The flooring retailer agreed to pay more than $13 million in fines in entering the plea in federal court in Norfolk, Virginia, the Justice Department said in a statement. The flooring had been manufactured in China from illegally logged timber from far eastern Russia.
"Lumber Liquidators' race to profit resulted in the plundering of forests and wildlife habitat that, if continued, could spell the end of the Siberian tiger," Assistant Attorney General John Cruden for the Justice Department's Environment and Natural Resources Division said in a statement.
About 500 Siberian or Amur tigers are left in the wild, with 95 percent of them in the Russian Far East, according to the Wildlife Conservation Society. There are an estimated 57 Amur leopards remaining in Russia, with the species the rarest big cat.
"The illegal timber trade represents a grave threat to the welfare and conservation of critically endangered wild tiger populations, and we applaud the Department of Justice for working to protect the habitats of wildlife," Elizabeth Hogan, U.S. Oceans and Wildlife Campaign Manager, World Animal Protection, said in a statement.
Lumber Liquidators did not return a call for comment. The retailer, with 370 stores and headquarters in Toana, Va., reported $63.4 million in income last year on sales of $1.1 billion.
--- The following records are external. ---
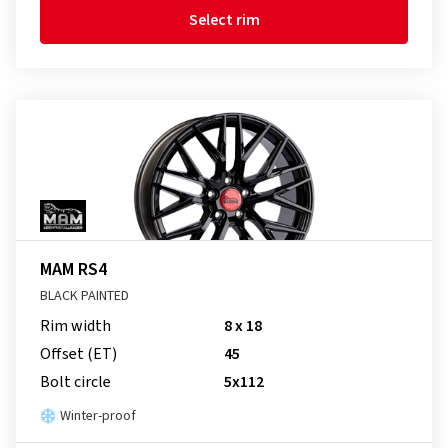
Select rim
MAM RS4
BLACK PAINTED
Rim width
8 x 18
Offset (ET)
45
Bolt circle
5x112
Winter-proof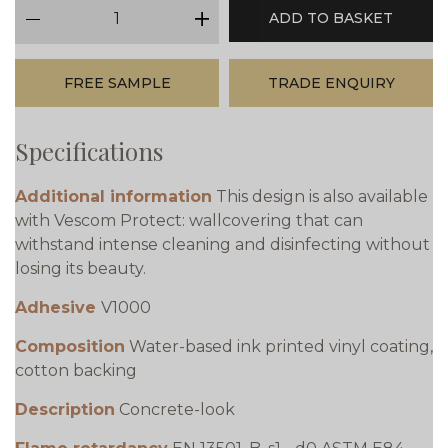
qty
ADD TO BASKET
minus
plus
FREE SAMPLE
TRADE ENQUIRY
Specifications
Additional information
This design is also available
with Vescom Protect: wallcovering that can
withstand intense cleaning and disinfecting without
losing its beauty.
Adhesive
V1000
Composition
Water-based ink printed vinyl coating,
cotton backing
Description
Concrete-look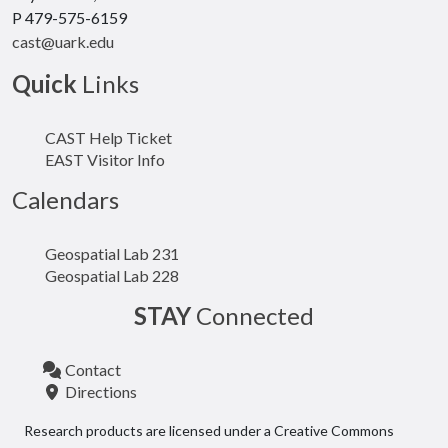
P 479-575-6159
cast@uark.edu
Quick
Links
CAST Help Ticket
EAST Visitor Info
Calendars
Geospatial Lab 231
Geospatial Lab 228
STAY
Connected
Contact
Directions
Research products are licensed under a Creative Commons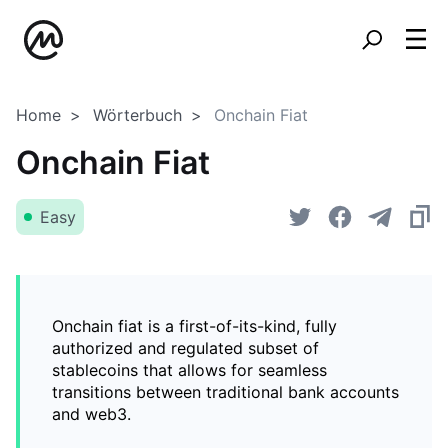
Home
Wörterbuch
Onchain Fiat
Onchain Fiat
Easy
Onchain fiat is a first-of-its-kind, fully
authorized and regulated subset of
stablecoins that allows for seamless
transitions between traditional bank accounts
and web3.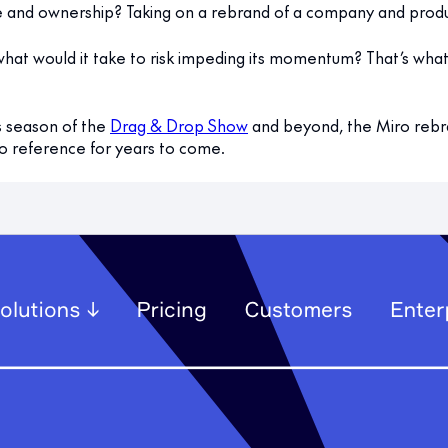
 and ownership? Taking on a rebrand of a company and produc
o what would it take to risk impeding its momentum? That’s wha
s season of the
Drag & Drop Show
and beyond, the Miro rebr
to reference for years to come.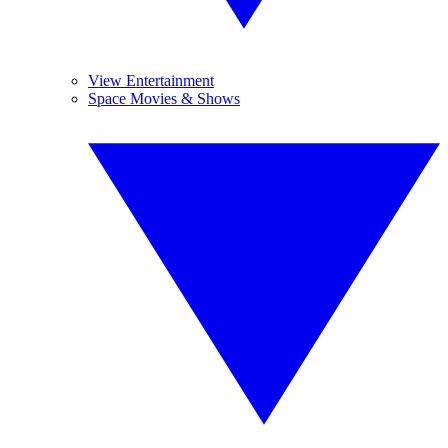
View Entertainment
Space Movies & Shows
Its stock price fell 1.7 percent to $15.28 on Thursday.
The company was charged earlier in the month with one felony count of importing goods through false statements and four misdemeanor violations of the Lacey Act. The Lacey Act prohibits importing timber obtained by violating laws of another country and transporting falsely labeled timber into the United States.
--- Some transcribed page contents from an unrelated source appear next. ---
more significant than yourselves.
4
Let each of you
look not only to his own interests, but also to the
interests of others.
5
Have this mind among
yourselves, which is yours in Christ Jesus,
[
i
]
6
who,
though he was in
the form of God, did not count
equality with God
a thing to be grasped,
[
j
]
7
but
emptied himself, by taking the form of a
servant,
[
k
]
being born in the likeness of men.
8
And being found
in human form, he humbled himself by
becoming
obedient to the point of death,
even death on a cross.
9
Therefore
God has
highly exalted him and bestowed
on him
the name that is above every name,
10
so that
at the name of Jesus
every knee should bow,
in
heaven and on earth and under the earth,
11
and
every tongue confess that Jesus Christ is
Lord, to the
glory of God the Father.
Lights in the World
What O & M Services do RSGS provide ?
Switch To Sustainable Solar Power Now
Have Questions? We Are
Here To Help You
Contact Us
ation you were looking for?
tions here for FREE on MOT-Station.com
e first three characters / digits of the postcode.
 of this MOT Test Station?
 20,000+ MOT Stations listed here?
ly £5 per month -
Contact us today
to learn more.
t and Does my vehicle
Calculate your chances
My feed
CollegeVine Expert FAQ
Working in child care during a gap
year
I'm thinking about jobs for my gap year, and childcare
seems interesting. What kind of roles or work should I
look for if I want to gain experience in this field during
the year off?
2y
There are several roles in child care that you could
According to a joint statement of facts filed with the court, Lumber Liquidators from 2010 to 2013 repeatedly failed to follow its own internal procedures and failed to take action on self-identified "red flags."
For example, Lumber Liquidators was aware that timber from the Russian Far East was considered, within both the flooring industry and the company, to carry a high risk of being illegally sourced due to corruption and illegal harvesting in that remote region. Despite that risk, Lumber Liquidators increased its purchases from Chinese manufacturers using timber sourced in the Russian Far East.
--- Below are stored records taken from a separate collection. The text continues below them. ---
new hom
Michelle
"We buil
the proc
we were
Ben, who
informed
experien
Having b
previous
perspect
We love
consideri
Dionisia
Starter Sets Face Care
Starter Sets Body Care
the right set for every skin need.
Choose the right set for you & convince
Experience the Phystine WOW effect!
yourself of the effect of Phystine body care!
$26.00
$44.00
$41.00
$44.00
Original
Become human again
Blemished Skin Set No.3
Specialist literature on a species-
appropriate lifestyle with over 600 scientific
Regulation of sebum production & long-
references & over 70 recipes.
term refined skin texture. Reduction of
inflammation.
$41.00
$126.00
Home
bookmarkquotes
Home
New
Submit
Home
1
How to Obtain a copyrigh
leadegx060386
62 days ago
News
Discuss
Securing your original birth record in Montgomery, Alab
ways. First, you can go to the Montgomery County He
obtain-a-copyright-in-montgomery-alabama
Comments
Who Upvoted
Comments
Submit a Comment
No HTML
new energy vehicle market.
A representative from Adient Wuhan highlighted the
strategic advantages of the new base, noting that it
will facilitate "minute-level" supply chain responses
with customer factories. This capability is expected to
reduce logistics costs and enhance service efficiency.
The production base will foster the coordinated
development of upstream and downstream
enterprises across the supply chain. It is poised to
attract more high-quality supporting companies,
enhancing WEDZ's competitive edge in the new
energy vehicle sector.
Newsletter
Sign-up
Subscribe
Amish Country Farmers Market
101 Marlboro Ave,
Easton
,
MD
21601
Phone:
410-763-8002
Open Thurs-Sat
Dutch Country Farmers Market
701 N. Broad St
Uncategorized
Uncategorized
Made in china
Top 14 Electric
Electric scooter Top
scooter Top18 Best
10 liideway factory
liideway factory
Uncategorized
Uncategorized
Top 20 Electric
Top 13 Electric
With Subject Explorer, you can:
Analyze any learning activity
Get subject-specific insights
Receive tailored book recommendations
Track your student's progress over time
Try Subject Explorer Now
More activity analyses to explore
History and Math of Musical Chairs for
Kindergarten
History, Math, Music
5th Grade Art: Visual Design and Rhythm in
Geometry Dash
The felony conviction is the first related to the import or use of illegal timber and the largest criminal fine ever under the Lacey Act.
In May, Lumber Liquidators said it would stop selling laminate flooring from China after a "60 Minutes" report in March found some of the flooring contained unacceptable levels of formaldehyde, a chemical known to cause cancer.
The company on Wednesday said it would release third-quarter results on Nov. 4, two weeks after it was initially expected to issue its quarterly earnings report.